Adama ta sytuacja przerastała, nie potrafił się odnaleźć. Od narodzin Myszki odczuwał wielki smutek, żal, nawet odrazę, obwiniał Ewę o to, że urodziła takie dziecko. Nie chciał przyznać się do niej. Obawiał się spojrzeń, szeptów za jego plecami na temat dziecka, dlatego chciał ją oddać do zakładu specjalnego. Adam mieszkał z nimi, ale jego życie toczyło sie obok a nie razem z rodziną. Chciał znaleźć rozsądny powód do opuszczenia ich, lecz nie chciał stracić dobrego imienia. Nie umiał sobie poradzić z sytuacją w domu, więc odsuwał się od żony i córki, zrzucając cały trud wychowawczy na Ewę. By ł słaby psychicznie. Dopiero po 9 latach, gdy poznaje historię swojej rodziny akceptuje córkę, lecz jest już na to za późno, gdyż Myszka umiera, ale zaznaje choć chwilę bliskości ojca.
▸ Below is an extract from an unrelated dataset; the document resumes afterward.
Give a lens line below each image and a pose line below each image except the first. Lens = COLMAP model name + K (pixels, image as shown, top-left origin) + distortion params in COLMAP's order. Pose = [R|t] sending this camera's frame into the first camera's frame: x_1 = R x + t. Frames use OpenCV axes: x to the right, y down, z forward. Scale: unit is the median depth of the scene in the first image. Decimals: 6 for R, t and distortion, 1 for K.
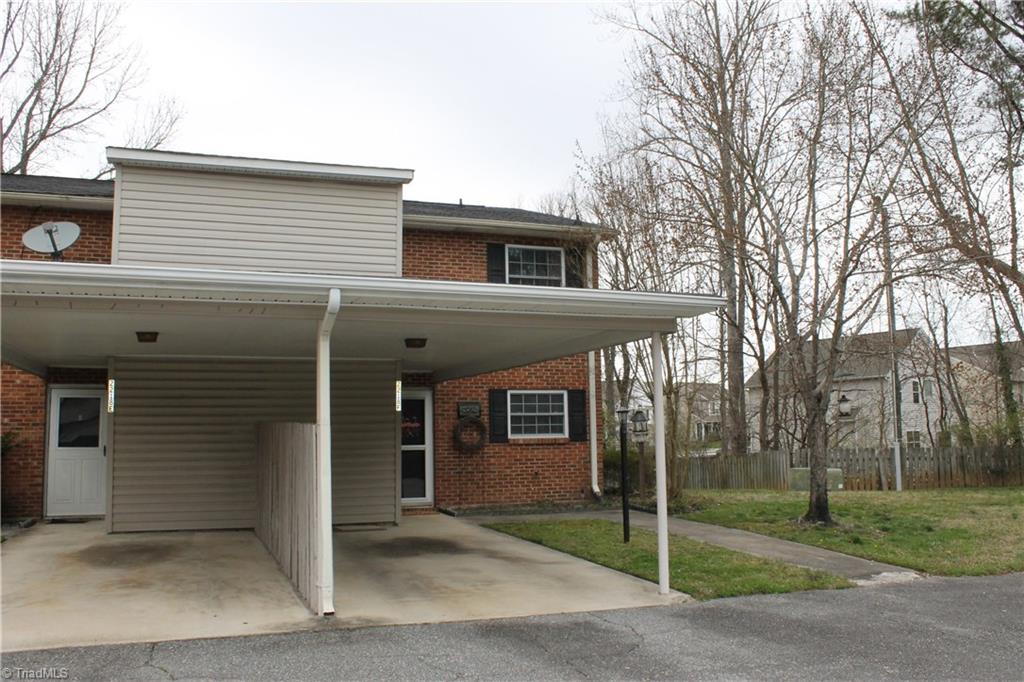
lens RADIAL K [[902.0, 0, 523.3], [0, 902.0, 341.1], [0, 0, 1]] dist [-0.153331, 0.138413]
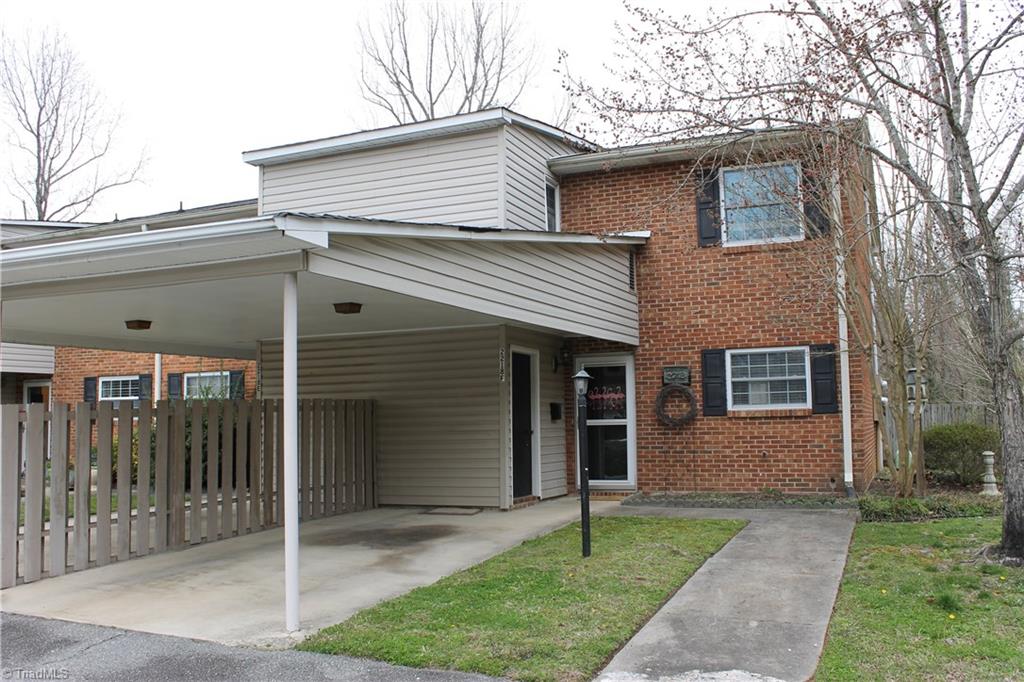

Moim zdaniem każde z rodziców Myszki chciało sobie jakoś poradzić. Ewa nie chciała jej porzucić, poświęciła jej całe swoje szczęście i życie. Adam, zaś wolał się nie wtrącać w ich sprawy. Uważał, że Ewa ukrywa przed nim córkę, wolał wygodne życie. Podziwiam Ewę za jej siłę i odwagę, wiele kobiet na jej miejscu dawno by się załamało.